36 MEN'S PREFERENCES FOR PROSTATE CANCER SCREENING: A DISCRETE CHOICE EXPERIMENT

Friday, October 19, 2012
The Atrium (Hyatt Regency)
Poster Board # 36
Decision Psychology and Shared Decision Making (DEC)

Esther W. de Bekker-Grob, PhD1, Bas Donkers, PhD2, John M. Rose, PhD3, Marie-Louise Essink-Bot, MD, PhD4, Chris H. Bangma, MD, PhD1 and Ewout W. Steyerberg, PhD1, (1)Erasmus MC - University Medical Center Rotterdam, Rotterdam, Netherlands, (2)Erasmus University Rotterdam, Rotterdam, Netherlands, (3)University of Sydney, Sydney, Australia, (4)Social Medicine, Amsterdam, Netherlands

Purpose: To determine men’s preferences for prostate cancer (PC) screening, and to elicit the trade-offs they make.

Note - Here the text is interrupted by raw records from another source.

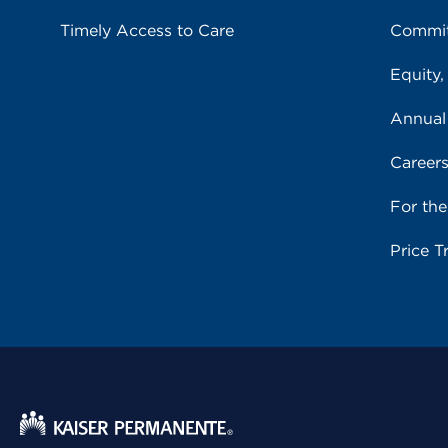
Timely Access to Care
Commit
Equity,
Annual
Career
For th
Price T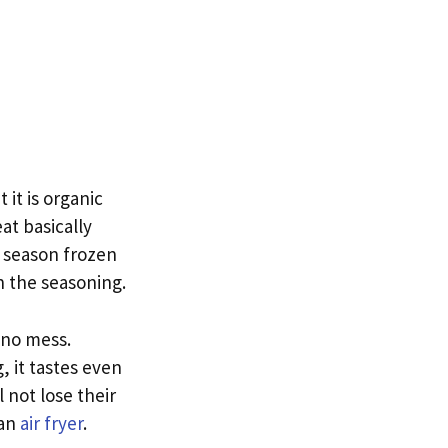
it is organic
t basically
 season frozen
n the seasoning.
 no mess.
, it tastes even
 not lose their
 an
air fryer
.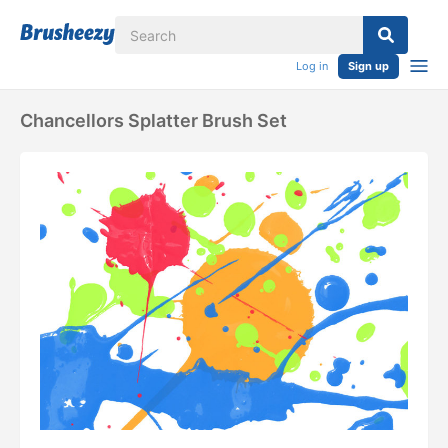
Log in
Sign up
Chancellors Splatter Brush Set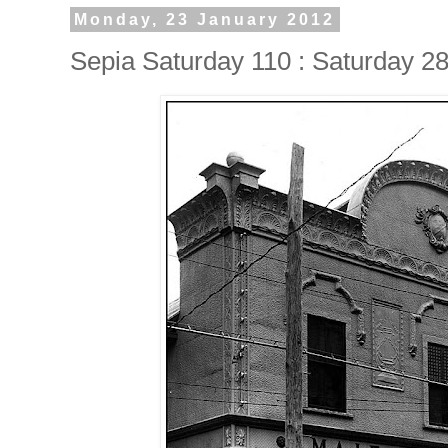
Monday, 23 January 2012
Sepia Saturday 110 : Saturday 2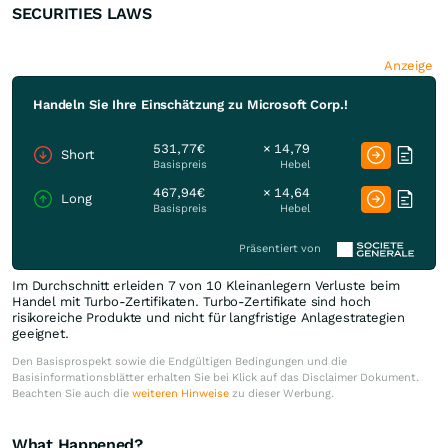
SECURITIES LAWS
Anzeige
Handeln Sie Ihre Einschätzung zu Microsoft Corp.!
531,77€
× 14,79
Short
Basispreis
Hebel
467,94€
× 14,64
Long
Basispreis
Hebel
Präsentiert von
Im Durchschnitt erleiden 7 von 10 Kleinanlegern Verluste beim
Handel mit Turbo-Zertifikaten. Turbo-Zertifikate sind hoch
risikoreiche Produkte und nicht für langfristige Anlagestrategien
geeignet.
Den Basisprospekt sowie die Endgültigen Bedingungen und die
Basisinformationsblätter erhalten Sie bei Klick auf das Disclaimer Dokument.
Beachten Sie auch die
weiteren Hinweise
zu dieser Werbung.
What Happened?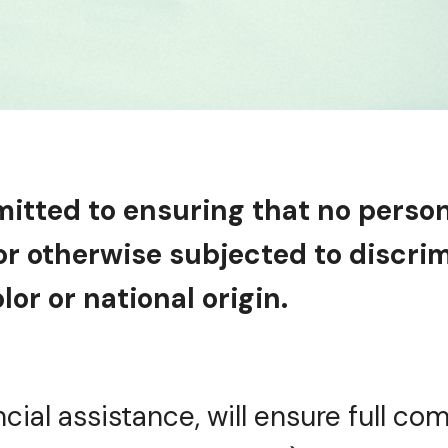
mitted to ensuring that no perso
 or otherwise subjected to discr
lor or national origin.
ncial assistance, will ensure full com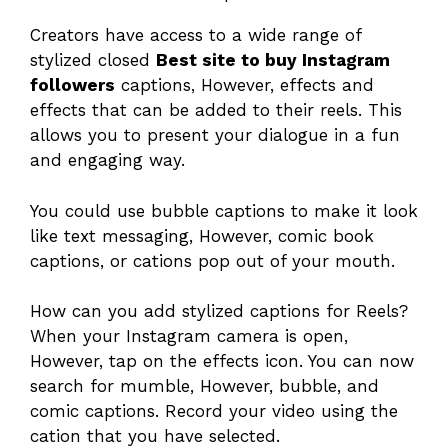
Creators have access to a wide range of
stylized closed
Best site to buy Instagram
followers
captions, However, effects and
effects that can be added to their reels. This
allows you to present your dialogue in a fun
and engaging way.
You could use bubble captions to make it look
like text messaging, However, comic book
captions, or cations pop out of your mouth.
How can you add stylized captions for Reels?
When your Instagram camera is open,
However, tap on the effects icon. You can now
search for mumble, However, bubble, and
comic captions. Record your video using the
cation that you have selected.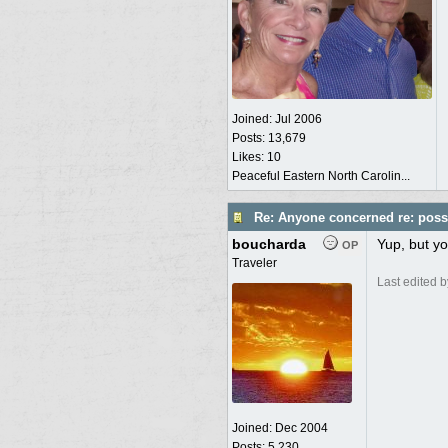
Joined:
Jul 2006
Posts: 13,679
Likes: 10
Peaceful Eastern North Carolin...
Re: Anyone concerned re: possi
boucharda
Yup, but yo
OP
Traveler
Last edited 
Joined:
Dec 2004
Posts: 5,230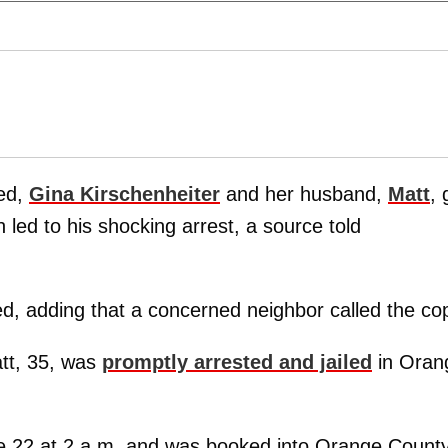
led,
Gina Kirschenheiter
and her husband,
Matt
, 
h led to his shocking arrest, a source told
ned, adding that a concerned neighbor called the co
att, 35, was
promptly arrested and jailed
in Oran
e 22 at 2 a.m. and was booked into Orange Count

Method: A discrete choice experiment (DCE) was conducted among a population based random sample of 1,000 elderly men (55-75 years old). A panel latent class model was used to determine men’s preferences for PC screening. Trade-offs were quantified between five PC screening programme aspects: risk reduction of PC related death, screening interval, risk of unnecessary biopsies, risk of unnecessary treatments, and out-of-pocket costs.

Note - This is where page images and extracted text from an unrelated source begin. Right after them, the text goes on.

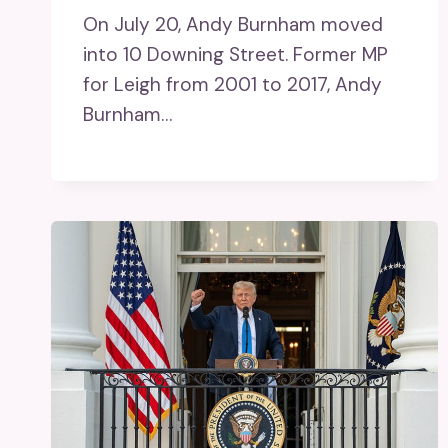
On July 20, Andy Burnham moved
into 10 Downing Street. Former MP
for Leigh from 2001 to 2017, Andy
Burnham…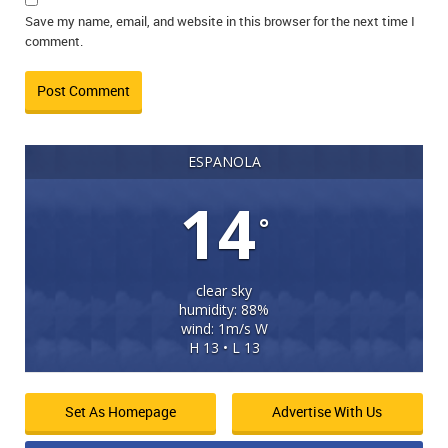
Save my name, email, and website in this browser for the next time I
comment.
ESPANOLA
14
°
clear sky
humidity: 88%
wind: 1m/s W
H 13 • L 13
Set As Homepage
Advertise With Us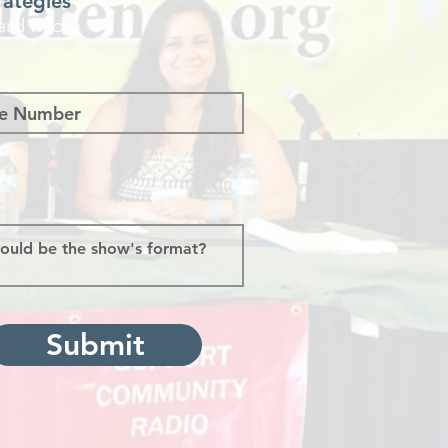
rategies
ard Radio
Submit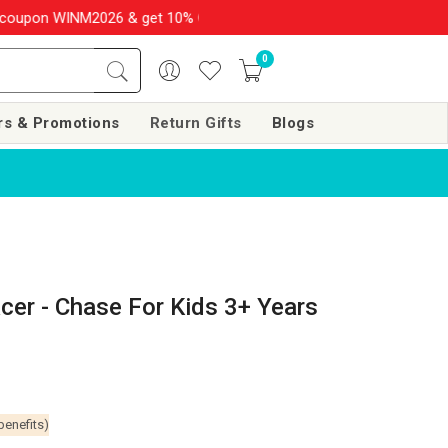
INM2026 & get 10% OFF on your order over Rs. 999
SHOP NOW!!
0
rs & Promotions
Return Gifts
Blogs
cer - Chase For Kids 3+ Years
benefits)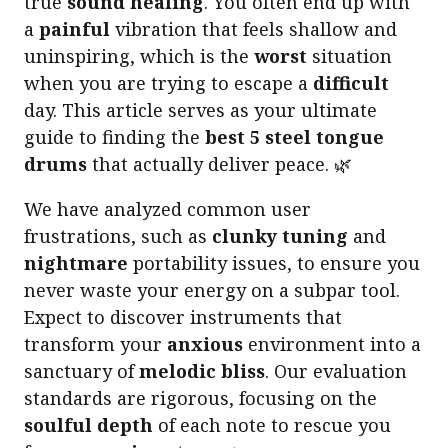
true
sound healing
. You often end up with
a
painful
vibration that feels shallow and
uninspiring, which is the
worst
situation
when you are trying to escape a
difficult
day. This article serves as your ultimate
guide to finding the
best 5 steel tongue
drums
that actually deliver peace. 🌿
We have analyzed common user
frustrations, such as
clunky tuning
and
nightmare
portability issues, to ensure you
never waste your energy on a subpar tool.
Expect to discover instruments that
transform your
anxious
environment into a
sanctuary of
melodic bliss
. Our evaluation
standards are rigorous, focusing on the
soulful depth
of each note to rescue you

Result: The response rate was 46% (459/1,000). Respondents and non-respondents did not differ in age (p=0.44) or marital status (p=0.62). All five PC screening aspects significantly influenced men’s preferences, but preference heterogeneity was substantial. Men with higher educational levels had a lower probability to opt for PC screening than men with lower educational levels. In general, men were willing to trade-off 4.2% (CI: -6.8% to 18.6%) or 3.2% (CI: -6.1% to 15.3%) risk reduction of PC related death to decrease their risk of unnecessary treatment or unnecessary biopsy with 10%, respectively. They were willing to pay €214 per year (CI: -€372 to €932) to reduce their relative risk of PC related death with 10%, or €80 per year (CI: -€158 to €379) to get PC screening every 2 years instead of every 4 years.

Conclusion: Men were willing to trade off some risk reduction of PC related death to be relieved of the burden of biopsies or unnecessary treatments. Men with lower educational levels had a higher probability to prefer PC screening than men with higher educational levels. Increasing knowledge on over-diagnosis and overtreatment, especially for men with lower educational levels, is warranted to prevent unrealistic expectations from PC screening and to optimise informed choice.